Amanda Cortez, an anthropology professor and co-author, emphasizes what gets lost in the rush to resurrect the extinct: the Indigenous peoples who have stewarded these ecosystems for thousands of years, and the living animals caught up in experiments designed primarily to generate headlines. As biotech companies advance these projects, she argues, the focus must shift to the people most affected by ecological change and to genuine collaboration with Indigenous communities.

Hoffman and his colleagues propose a framework for responsible conservation genomics: consider ecosystems holistically, understanding the roles species play within them; prioritize currently endangered species over extinct ones; and center Indigenous communities and their knowledge from the beginning. The papers themselves were written collaboratively, involving researchers from Oregon State University and multiple departments at Illinois, including anthropology, American Indian Studies, and the Illinois Natural History Survey. Hoffman describes the process as organic, a practical demonstration of what Indigenous science ethics can accomplish when genuinely practiced. The work is not a rejection of genomic technology. It is a call to use it differently—with humility, with consultation, with the understanding that the most powerful knowledge about how to live with other species often comes from those who have been doing it longest.

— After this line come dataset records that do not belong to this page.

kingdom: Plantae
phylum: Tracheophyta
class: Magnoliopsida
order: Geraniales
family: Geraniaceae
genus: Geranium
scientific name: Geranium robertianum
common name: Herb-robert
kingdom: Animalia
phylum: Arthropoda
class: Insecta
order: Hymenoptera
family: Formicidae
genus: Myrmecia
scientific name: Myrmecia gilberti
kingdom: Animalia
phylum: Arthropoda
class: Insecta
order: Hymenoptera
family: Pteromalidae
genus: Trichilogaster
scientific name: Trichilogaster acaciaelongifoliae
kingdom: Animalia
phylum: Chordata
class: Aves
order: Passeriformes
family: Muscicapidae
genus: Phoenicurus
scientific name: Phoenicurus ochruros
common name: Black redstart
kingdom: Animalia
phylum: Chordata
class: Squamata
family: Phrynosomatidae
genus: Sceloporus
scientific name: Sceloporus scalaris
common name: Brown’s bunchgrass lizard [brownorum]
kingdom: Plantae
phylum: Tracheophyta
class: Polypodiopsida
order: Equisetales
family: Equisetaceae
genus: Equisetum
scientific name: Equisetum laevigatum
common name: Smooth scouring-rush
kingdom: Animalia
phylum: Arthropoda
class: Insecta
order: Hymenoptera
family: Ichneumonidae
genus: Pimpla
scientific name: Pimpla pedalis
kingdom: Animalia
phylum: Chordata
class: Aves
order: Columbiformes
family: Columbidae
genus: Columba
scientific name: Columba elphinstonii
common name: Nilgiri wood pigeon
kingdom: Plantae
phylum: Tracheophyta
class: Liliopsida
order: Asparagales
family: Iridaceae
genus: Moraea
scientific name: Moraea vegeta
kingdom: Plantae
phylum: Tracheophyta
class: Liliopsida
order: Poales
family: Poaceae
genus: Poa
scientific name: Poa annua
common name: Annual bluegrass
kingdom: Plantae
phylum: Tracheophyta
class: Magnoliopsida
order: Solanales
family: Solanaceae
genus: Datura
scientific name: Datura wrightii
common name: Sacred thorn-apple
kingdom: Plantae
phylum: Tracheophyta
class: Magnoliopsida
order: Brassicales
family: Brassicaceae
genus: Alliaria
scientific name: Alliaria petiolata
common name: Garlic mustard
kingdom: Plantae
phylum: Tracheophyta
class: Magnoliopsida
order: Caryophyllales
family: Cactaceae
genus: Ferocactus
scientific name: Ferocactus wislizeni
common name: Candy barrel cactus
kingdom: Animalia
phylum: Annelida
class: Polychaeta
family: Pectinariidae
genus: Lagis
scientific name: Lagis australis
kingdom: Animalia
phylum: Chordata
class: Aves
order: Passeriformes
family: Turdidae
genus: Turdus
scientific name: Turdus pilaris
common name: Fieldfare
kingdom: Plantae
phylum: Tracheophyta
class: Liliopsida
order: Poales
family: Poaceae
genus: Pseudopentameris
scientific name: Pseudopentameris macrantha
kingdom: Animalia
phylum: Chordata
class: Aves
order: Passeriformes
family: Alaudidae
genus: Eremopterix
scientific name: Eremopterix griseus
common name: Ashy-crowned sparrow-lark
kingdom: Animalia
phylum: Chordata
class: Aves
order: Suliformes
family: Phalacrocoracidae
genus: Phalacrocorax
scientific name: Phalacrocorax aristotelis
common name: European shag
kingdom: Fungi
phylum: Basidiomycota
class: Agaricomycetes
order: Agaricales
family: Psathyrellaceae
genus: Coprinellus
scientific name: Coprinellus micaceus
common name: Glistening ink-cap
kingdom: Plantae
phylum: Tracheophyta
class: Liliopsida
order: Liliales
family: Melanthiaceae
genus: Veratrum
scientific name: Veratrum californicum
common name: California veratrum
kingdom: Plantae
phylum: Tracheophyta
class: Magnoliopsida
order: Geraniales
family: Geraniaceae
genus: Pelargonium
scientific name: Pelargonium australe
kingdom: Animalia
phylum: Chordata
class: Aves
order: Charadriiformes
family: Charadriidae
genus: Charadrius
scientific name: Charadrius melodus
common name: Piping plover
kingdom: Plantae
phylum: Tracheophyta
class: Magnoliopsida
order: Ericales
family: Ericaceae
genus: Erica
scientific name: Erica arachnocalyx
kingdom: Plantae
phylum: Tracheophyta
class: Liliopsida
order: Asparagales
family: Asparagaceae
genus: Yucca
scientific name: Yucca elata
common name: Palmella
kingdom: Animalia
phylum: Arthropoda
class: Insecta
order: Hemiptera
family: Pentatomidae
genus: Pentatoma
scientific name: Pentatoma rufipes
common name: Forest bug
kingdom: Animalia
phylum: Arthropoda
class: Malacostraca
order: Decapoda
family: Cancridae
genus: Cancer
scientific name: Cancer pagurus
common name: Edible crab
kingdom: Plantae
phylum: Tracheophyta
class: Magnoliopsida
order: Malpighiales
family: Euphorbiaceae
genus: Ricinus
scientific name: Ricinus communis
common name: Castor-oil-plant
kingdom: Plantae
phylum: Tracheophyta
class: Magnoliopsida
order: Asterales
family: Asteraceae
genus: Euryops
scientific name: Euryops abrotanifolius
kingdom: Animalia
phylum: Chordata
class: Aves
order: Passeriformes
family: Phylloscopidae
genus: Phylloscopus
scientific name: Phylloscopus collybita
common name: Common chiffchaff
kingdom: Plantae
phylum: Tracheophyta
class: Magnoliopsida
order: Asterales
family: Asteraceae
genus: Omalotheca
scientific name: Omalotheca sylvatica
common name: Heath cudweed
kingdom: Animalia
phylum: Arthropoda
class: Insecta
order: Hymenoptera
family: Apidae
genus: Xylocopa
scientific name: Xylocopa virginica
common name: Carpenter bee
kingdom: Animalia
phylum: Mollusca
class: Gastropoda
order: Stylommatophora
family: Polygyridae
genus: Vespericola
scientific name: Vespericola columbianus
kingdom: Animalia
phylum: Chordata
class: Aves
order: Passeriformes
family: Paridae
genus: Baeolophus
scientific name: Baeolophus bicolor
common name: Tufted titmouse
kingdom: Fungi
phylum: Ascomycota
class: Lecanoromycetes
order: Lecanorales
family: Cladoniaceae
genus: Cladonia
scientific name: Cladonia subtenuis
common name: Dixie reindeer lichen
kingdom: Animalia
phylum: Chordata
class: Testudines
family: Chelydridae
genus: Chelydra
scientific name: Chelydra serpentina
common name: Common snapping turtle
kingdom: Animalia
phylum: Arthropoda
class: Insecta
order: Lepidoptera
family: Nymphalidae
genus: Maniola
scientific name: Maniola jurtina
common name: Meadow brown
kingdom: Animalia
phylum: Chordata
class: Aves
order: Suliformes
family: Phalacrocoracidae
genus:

There's already a really phenomenal foundational set of work that has been done by Indigenous scholars and communities that informs how to think about genomes in a culturally grounded way.
— Alida de Flamingh, postdoctoral scholar at the Center for Indigenous Science
We should forefront the individuals who are most impacted and continue moving toward collaboration with Indigenous communities that are heavily affected by ecological changes.
— Amanda Cortez, anthropology professor and co-author
La Conversación del Hearth Otra perspectiva de la historia
Inventor

Why does it matter that Indigenous communities weren't consulted about nonhuman genomic research? Isn't the science the same either way?

Model

The science might be the same, but the questions being asked are entirely different. If you're not consulting Indigenous communities, you're deciding what species to study, preserve, and potentially resurrect without input from people who have the deepest knowledge of those species and their ecosystems. You end up with a dire wolf instead of a red wolf—more glamorous, less ecologically necessary.

Inventor

But doesn't de-extinction itself seem like a good thing? Bringing back extinct species?

Model

That's the seductive part. But the researchers are asking: good for whom? And at what cost? A resurrected dire wolf in a modern ecosystem is a different creature in a different world. Without understanding its ecological role, without considering whether it can actually survive, you're creating a spectacle rather than doing restoration work.

Inventor

What would it look like if Indigenous communities actually led this work?

Model

It would start with asking them which species matter most—not just ecologically, but culturally and spiritually. It would mean prioritizing endangered species that Indigenous communities are already working to restore. It would mean sharing the benefits and the decision-making power, not just the data.

Inventor

Is this about stopping genomic research, or changing how it's done?

Model

Changing how it's done entirely. The technology isn't going away. But it could be guided by people who understand ecosystems as relational systems, not just collections of organisms to be studied and manipulated.

Inventor

What happens if companies like Colossal don't listen?

Model

That's the open question. The researchers are making a case now, while these technologies are still new enough that precedent matters. If de-extinction becomes routine without ethical frameworks, it will be much harder to establish them later.